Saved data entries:
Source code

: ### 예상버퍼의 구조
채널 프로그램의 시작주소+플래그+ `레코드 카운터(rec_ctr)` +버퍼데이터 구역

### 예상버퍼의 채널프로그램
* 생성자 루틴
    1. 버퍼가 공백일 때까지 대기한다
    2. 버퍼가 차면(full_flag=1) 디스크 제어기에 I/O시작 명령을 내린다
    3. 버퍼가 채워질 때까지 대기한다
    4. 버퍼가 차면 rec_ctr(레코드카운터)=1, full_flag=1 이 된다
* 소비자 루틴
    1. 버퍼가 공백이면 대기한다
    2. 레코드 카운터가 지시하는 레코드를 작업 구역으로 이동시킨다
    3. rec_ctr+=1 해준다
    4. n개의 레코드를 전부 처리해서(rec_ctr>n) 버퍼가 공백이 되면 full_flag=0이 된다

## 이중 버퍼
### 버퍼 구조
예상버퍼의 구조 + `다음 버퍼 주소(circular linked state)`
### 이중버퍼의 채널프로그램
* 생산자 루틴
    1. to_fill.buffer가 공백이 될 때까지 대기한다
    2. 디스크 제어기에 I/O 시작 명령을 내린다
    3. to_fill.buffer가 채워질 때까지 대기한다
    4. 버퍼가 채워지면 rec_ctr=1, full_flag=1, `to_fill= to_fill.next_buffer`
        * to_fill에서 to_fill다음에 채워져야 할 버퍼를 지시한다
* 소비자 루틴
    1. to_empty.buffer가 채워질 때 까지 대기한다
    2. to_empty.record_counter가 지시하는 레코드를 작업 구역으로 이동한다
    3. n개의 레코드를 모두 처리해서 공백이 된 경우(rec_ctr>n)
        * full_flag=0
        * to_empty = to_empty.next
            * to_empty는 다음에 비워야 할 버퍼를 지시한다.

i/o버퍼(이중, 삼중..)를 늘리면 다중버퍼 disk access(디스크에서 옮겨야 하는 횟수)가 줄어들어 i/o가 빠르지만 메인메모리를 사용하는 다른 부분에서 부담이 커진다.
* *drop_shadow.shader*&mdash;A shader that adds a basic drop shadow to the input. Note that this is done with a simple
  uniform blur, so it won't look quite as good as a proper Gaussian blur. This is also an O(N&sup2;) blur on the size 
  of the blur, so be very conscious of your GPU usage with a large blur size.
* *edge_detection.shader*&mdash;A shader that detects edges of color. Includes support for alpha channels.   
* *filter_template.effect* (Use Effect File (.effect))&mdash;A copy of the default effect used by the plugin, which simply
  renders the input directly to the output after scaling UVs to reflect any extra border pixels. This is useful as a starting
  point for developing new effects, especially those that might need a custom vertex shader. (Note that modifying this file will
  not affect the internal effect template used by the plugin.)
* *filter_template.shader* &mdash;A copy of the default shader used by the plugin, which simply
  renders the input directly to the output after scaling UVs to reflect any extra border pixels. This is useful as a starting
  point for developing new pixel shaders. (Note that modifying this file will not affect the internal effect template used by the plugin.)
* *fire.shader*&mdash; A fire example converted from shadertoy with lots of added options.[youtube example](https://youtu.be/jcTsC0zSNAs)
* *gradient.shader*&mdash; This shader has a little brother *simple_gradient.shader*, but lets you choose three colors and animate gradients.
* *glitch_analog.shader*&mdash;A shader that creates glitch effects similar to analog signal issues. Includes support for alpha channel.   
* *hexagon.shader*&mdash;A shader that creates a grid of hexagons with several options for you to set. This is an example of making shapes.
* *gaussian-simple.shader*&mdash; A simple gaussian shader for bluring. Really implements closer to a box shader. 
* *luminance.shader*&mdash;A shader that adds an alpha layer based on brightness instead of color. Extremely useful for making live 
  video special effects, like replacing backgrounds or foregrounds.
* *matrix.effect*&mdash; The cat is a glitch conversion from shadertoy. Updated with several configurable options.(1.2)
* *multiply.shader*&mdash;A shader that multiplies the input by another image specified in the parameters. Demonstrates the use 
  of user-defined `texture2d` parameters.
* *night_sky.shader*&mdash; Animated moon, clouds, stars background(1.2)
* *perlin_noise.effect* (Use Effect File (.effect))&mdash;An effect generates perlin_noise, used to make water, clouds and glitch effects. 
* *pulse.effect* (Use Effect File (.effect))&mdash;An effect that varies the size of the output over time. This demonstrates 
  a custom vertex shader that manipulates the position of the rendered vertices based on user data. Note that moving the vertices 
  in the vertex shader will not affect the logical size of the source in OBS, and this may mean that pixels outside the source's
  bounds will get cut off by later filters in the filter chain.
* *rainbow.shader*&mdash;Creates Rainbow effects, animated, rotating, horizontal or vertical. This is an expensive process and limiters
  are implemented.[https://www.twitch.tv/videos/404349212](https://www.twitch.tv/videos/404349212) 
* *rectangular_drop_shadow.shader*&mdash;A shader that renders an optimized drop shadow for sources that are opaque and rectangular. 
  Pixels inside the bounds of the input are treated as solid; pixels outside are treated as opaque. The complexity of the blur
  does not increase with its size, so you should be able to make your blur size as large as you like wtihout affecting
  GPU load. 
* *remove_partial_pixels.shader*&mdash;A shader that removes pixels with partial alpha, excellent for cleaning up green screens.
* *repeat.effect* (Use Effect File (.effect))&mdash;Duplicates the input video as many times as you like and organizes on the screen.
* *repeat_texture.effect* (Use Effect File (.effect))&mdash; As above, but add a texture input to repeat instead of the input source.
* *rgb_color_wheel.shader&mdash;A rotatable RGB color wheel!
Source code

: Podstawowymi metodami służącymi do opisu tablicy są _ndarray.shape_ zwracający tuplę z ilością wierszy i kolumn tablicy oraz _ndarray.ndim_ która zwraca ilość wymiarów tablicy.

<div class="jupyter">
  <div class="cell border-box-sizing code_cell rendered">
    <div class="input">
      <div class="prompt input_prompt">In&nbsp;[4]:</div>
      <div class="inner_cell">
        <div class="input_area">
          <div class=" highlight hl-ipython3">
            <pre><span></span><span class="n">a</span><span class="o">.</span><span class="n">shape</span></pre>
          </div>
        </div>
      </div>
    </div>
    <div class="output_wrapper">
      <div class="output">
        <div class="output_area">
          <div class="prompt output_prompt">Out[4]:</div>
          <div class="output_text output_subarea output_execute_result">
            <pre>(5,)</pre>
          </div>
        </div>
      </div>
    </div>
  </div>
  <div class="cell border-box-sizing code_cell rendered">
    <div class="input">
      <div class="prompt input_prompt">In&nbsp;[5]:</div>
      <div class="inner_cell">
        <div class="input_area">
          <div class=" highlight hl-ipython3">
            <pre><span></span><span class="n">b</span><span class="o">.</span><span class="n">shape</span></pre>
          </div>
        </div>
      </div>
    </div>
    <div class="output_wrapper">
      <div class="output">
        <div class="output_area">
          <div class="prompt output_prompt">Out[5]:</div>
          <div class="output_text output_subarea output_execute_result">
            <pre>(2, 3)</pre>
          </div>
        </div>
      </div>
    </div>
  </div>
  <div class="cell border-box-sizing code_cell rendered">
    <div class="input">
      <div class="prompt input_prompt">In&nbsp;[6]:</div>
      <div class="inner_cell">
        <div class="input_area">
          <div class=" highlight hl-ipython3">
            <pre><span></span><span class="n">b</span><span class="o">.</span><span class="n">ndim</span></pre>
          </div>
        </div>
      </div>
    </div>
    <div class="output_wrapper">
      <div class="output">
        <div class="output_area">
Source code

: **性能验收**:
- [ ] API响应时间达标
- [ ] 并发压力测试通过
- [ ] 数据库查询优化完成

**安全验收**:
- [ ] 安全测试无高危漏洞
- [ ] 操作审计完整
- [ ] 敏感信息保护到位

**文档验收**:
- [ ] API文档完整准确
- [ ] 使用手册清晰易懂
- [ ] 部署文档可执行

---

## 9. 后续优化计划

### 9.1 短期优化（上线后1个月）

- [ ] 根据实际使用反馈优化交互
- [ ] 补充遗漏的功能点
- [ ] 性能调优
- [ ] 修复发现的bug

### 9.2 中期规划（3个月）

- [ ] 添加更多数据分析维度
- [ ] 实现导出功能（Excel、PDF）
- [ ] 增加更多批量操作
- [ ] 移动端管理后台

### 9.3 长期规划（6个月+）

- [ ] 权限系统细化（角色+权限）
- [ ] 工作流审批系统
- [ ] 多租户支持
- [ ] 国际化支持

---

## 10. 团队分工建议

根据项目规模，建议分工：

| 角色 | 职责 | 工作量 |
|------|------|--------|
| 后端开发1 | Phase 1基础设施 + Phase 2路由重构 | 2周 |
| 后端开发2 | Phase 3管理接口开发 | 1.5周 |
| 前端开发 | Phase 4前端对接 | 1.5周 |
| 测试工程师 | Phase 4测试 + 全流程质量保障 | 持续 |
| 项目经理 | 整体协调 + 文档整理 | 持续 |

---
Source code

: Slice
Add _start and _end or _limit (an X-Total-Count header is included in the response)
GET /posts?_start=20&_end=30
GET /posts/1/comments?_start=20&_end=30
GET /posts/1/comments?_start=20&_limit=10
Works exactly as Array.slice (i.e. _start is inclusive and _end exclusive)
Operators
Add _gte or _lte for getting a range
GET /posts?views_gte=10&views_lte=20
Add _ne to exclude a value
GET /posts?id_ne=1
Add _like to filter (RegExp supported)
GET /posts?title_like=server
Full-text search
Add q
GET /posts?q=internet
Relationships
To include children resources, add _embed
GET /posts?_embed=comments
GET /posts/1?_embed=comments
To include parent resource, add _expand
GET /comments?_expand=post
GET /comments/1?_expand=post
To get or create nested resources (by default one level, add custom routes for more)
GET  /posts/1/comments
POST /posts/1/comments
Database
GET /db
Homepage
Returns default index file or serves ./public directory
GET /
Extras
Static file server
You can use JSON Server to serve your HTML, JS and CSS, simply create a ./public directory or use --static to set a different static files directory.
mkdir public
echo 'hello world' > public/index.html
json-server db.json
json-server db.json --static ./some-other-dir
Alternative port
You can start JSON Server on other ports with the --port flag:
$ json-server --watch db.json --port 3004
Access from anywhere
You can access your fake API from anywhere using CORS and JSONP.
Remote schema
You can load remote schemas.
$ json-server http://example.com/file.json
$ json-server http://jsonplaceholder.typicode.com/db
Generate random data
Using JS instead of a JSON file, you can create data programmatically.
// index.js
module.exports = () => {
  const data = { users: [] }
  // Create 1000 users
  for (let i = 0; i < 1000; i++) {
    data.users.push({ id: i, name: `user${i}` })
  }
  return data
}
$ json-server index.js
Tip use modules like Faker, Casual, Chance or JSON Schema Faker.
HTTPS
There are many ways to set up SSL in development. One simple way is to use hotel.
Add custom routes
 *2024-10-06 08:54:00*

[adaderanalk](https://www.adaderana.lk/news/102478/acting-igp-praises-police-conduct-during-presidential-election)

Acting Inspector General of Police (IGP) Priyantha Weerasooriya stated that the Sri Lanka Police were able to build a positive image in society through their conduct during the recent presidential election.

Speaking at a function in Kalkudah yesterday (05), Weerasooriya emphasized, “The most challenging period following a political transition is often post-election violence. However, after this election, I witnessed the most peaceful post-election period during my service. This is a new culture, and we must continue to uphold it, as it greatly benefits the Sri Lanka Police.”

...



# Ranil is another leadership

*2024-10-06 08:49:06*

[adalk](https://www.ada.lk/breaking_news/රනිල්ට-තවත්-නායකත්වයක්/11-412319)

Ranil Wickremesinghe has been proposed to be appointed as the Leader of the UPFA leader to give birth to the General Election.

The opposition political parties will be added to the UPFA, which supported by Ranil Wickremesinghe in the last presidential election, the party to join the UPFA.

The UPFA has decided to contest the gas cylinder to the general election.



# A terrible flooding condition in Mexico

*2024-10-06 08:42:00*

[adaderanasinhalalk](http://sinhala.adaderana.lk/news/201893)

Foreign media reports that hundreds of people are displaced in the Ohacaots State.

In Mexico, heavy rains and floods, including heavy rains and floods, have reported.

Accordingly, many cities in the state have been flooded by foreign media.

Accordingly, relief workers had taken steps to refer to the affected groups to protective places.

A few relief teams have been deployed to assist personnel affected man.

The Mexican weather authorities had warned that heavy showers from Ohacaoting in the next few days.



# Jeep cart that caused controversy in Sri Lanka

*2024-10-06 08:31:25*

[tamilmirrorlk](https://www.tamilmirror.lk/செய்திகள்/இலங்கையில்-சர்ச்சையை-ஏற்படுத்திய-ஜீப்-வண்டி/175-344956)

**What is required:** Transcribe the rows, starting with the first line and going on through the line that contains "할 버퍼를 지시한다.", with both of those lines included.

**Exercise solution:**
Source code

: ### 예상버퍼의 구조
채널 프로그램의 시작주소+플래그+ `레코드 카운터(rec_ctr)` +버퍼데이터 구역

### 예상버퍼의 채널프로그램
* 생성자 루틴
    1. 버퍼가 공백일 때까지 대기한다
    2. 버퍼가 차면(full_flag=1) 디스크 제어기에 I/O시작 명령을 내린다
    3. 버퍼가 채워질 때까지 대기한다
    4. 버퍼가 차면 rec_ctr(레코드카운터)=1, full_flag=1 이 된다
* 소비자 루틴
    1. 버퍼가 공백이면 대기한다
    2. 레코드 카운터가 지시하는 레코드를 작업 구역으로 이동시킨다
    3. rec_ctr+=1 해준다
    4. n개의 레코드를 전부 처리해서(rec_ctr>n) 버퍼가 공백이 되면 full_flag=0이 된다

## 이중 버퍼
### 버퍼 구조
예상버퍼의 구조 + `다음 버퍼 주소(circular linked state)`
### 이중버퍼의 채널프로그램
* 생산자 루틴
    1. to_fill.buffer가 공백이 될 때까지 대기한다
    2. 디스크 제어기에 I/O 시작 명령을 내린다
    3. to_fill.buffer가 채워질 때까지 대기한다
    4. 버퍼가 채워지면 rec_ctr=1, full_flag=1, `to_fill= to_fill.next_buffer`
        * to_fill에서 to_fill다음에 채워져야 할 버퍼를 지시한다
* 소비자 루틴
    1. to_empty.buffer가 채워질 때 까지 대기한다
    2. to_empty.record_counter가 지시하는 레코드를 작업 구역으로 이동한다
    3. n개의 레코드를 모두 처리해서 공백이 된 경우(rec_ctr>n)
        * full_flag=0
        * to_empty = to_empty.next
            * to_empty는 다음에 비워야 할 버퍼를 지시한다.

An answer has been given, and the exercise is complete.